OPENING Dan Gluibizzi

11 a.m.–5:30 p.m. Thu–Fri, Russo Lee Gallery, FREE
The Portland-based artist trawls Tumblr—often for nudes, amateur porn, and the like—which he then reworks into what Juxtapoz magazine called “delicious, sorbet-colored smut.”

OPENING Dominant Form

10 a.m.–10:30 p.m. Thu, 10 a.m.–6 p.m. Fri–Sun, Newspace Center for Photography, FREE
This group photography and video exhibit explores how physical gestures intersect with social systems, such as finance, labor, and law enforcement.

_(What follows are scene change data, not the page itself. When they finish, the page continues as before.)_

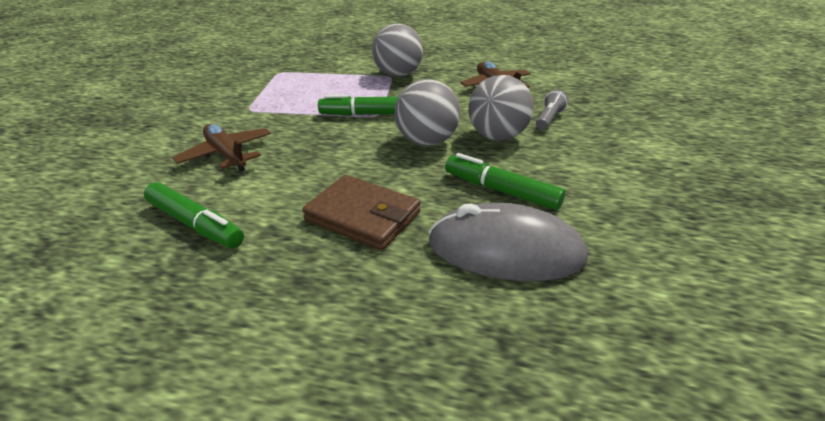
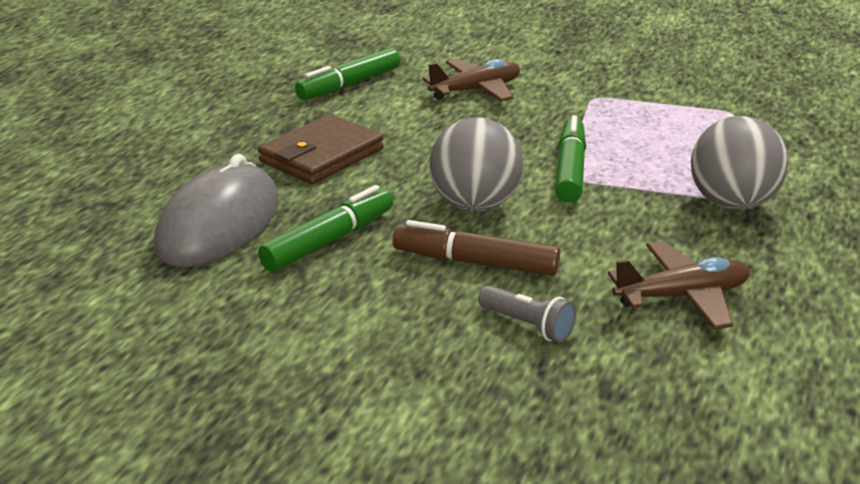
camera: 100 degrees right, 5 degrees down
grey ball [468,75,534,141] -> brown marker [393,220,560,276]

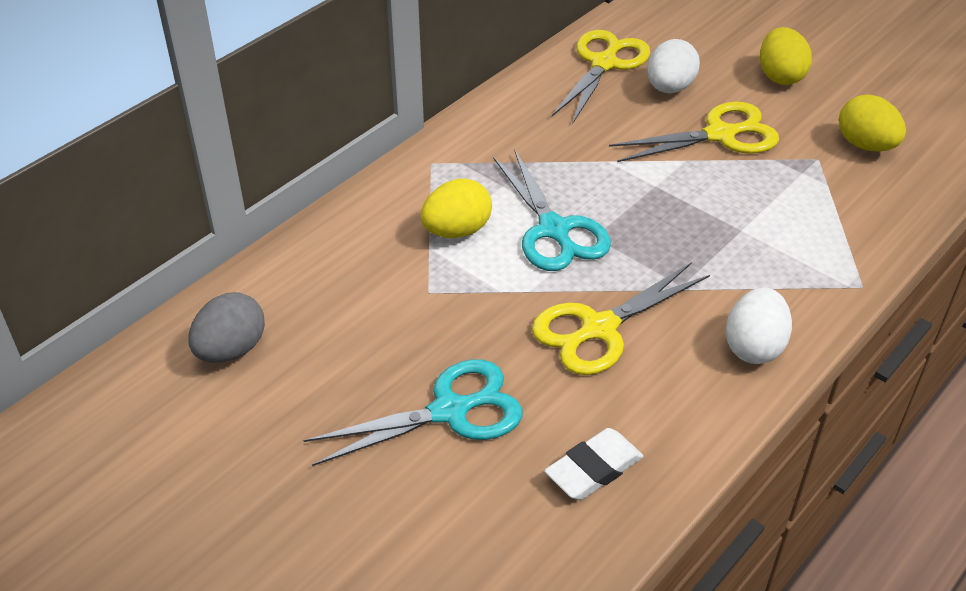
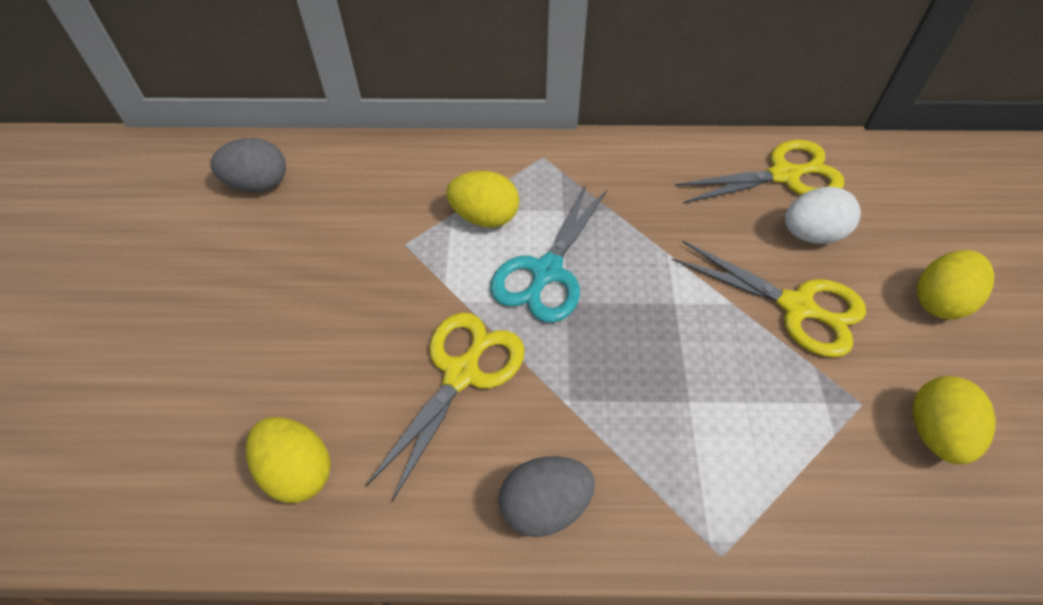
camera: 50 degrees right, 10 degrees up
turquoise scissors [304,359,523,466] -> none
yellow scissors [532,262,710,375] -> yellow scissors turned 105 degrees clockwise [366,312,525,502]
white eraser [544,428,643,500] -> yellow egg [246,417,331,503]
white egg [726,287,792,364] -> grey egg [499,456,595,537]

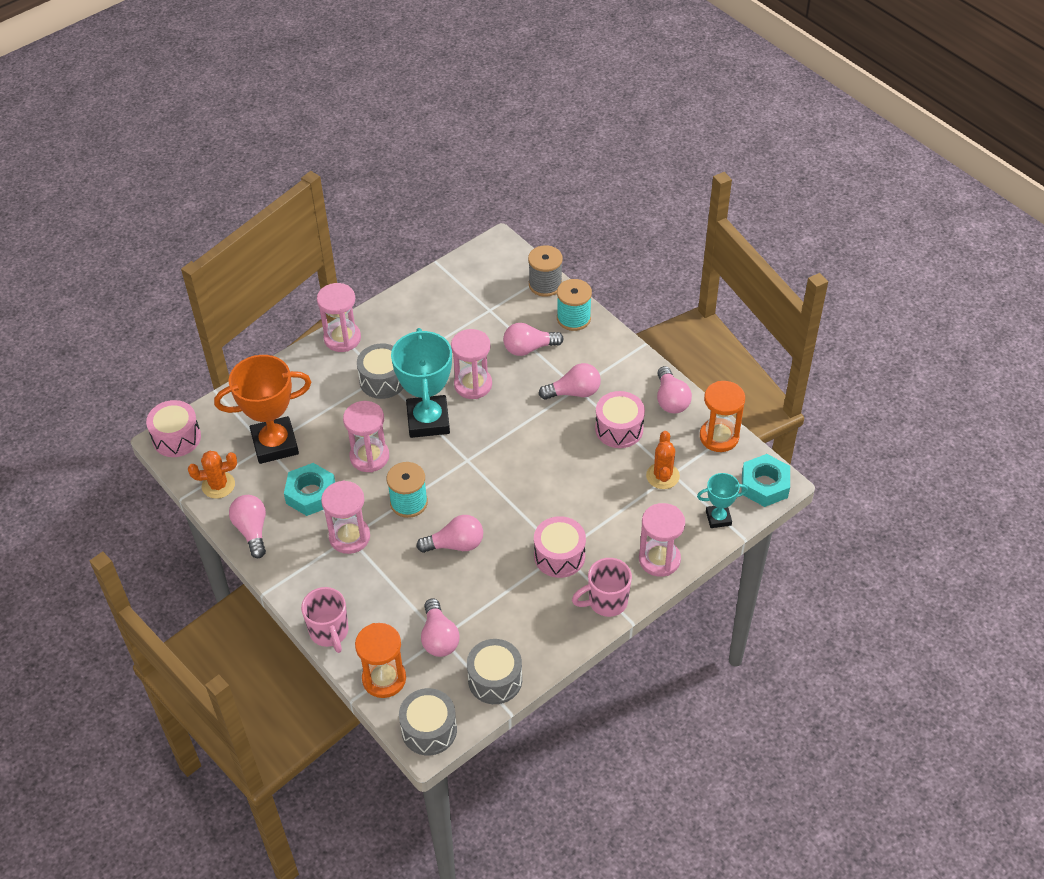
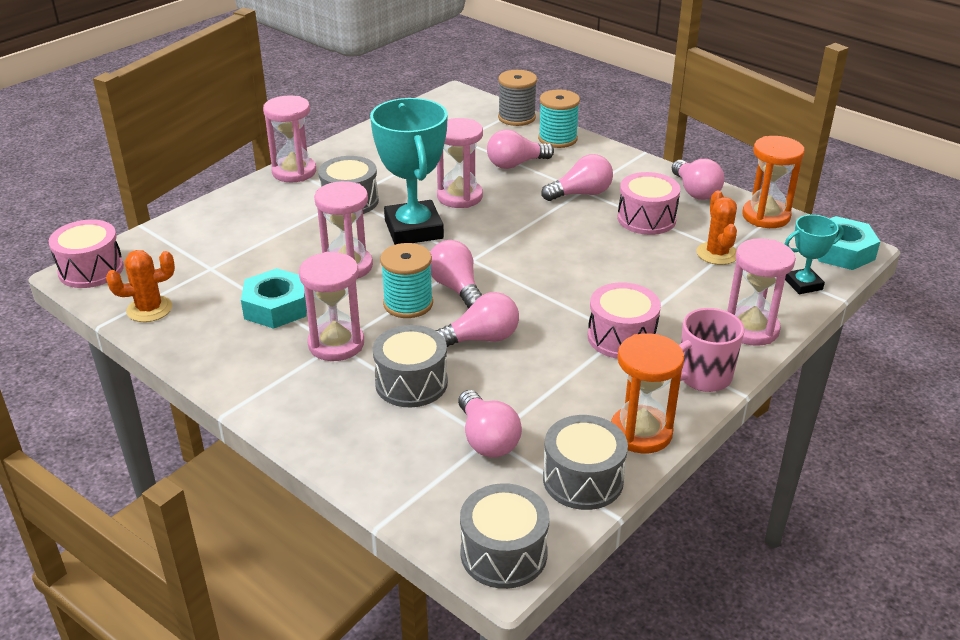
camera: 10 degrees left, 15 degrees down
orange trophy [214,355,311,464] -> none
pink light bulb [229,495,266,558] -> pink light bulb moved to [430,240,482,309]
pink mug [301,587,348,653] -> none
orange hourglass [355,623,406,698] -> orange hourglass moved to [611,333,684,454]
none -> grey drum [373,325,448,407]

10,690 Wild Flowers Discussion + Workshop

1–3 p.m. Sat, Apr 8, C3:Initiative, FREE
As part of its Social Objects exhibit, C3:Initiative hosts a conversation about reproductive justice, as well as an artist workshop by Nicole Gugliotti. For her project “10,690 Wild Flowers,” Gugliotti worked with local reproductive justice organizations on handmade ceramic flowers, currently on display and for sale at several Portland locations. Proceeds to benefit the Network for Reproductive Options, a nonprofit abortion fund.